Nov 28, 2016 • 54min
Episode 206: Biting the Hands that Feed Us with Baylen Linnekin
This week on What Doesn’t Kill You, host Katy Keiffer brings us an intriguing phone conversation with Baylen J. Linnekin, food lawyer and an adjunct professor at George Mason University Law School, where he developed and teaches Food Law & Policy.

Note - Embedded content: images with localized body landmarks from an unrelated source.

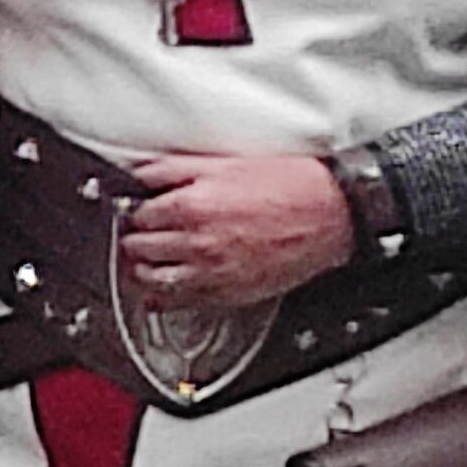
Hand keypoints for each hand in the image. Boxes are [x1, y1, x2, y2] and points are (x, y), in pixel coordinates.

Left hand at [118, 153, 354, 308]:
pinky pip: (180, 304)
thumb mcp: (224, 163)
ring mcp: (212, 272)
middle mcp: (197, 243)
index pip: (138, 214)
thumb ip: (174, 169)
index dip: (135, 210)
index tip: (136, 209)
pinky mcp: (228, 293)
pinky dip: (163, 299)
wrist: (331, 213)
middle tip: (138, 232)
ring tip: (146, 259)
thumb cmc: (289, 186)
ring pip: (152, 280)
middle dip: (135, 238)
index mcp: (192, 206)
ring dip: (143, 269)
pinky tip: (161, 291)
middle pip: (138, 247)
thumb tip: (139, 175)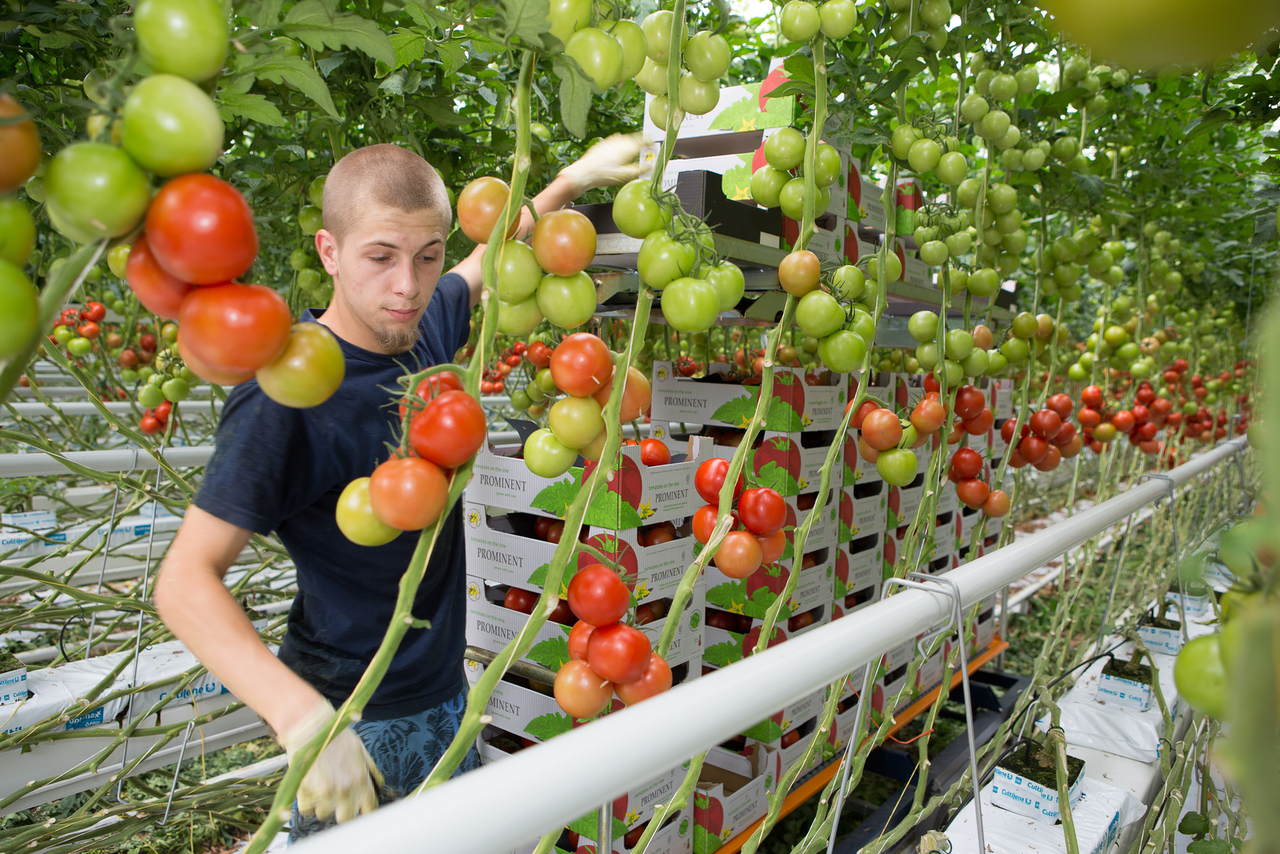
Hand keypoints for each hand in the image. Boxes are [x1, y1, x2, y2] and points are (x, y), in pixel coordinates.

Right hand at [278, 698, 381, 823]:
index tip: (358, 810)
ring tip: (320, 788)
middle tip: (336, 800)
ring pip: (324, 814)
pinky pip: (306, 810)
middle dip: (341, 811)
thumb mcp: (360, 750)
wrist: (311, 727)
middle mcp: (345, 789)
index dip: (363, 811)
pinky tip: (309, 789)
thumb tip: (380, 786)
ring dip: (322, 805)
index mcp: (361, 779)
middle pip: (346, 818)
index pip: (369, 809)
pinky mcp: (306, 792)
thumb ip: (370, 771)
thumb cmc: (336, 736)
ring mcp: (325, 792)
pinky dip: (306, 803)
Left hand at [558, 132, 651, 195]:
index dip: (650, 141)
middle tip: (645, 146)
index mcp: (627, 149)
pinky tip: (618, 145)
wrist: (584, 173)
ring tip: (633, 147)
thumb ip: (638, 170)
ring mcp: (610, 142)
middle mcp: (620, 142)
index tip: (653, 144)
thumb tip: (650, 167)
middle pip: (634, 139)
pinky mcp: (602, 144)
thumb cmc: (604, 176)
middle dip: (640, 142)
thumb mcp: (624, 176)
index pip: (643, 141)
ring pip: (624, 138)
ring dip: (630, 142)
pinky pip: (614, 140)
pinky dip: (619, 142)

His new book, Biting the Hands that Feed Us, calls for less food regulations in our school lunch program, addressing four major areas where he believes government interference is getting in the way.

Nov 21, 2016 • 56min
Episode 205: Jonathan Gelbard and The Grasslands Alliance
This week on What Doesn't Kill You, host Katy Keiffer is joined by Jonathan Gelbard, lead scientist at Grasslands Alliance and conservation scientist and sustainable agriculture specialist at Conservation Value, which serves clients interested in developing and implementing programs that benefit our environment, climate and economy alike. In partnership with other conservation entities, Dr. Gelbard’s work for Grasslands Alliance and Conservation Value focuses devising innovative programs for distinguishing the livestock producers who demonstrate verifiably good ranch and farm management, and rewarding them with economically valuable benefits.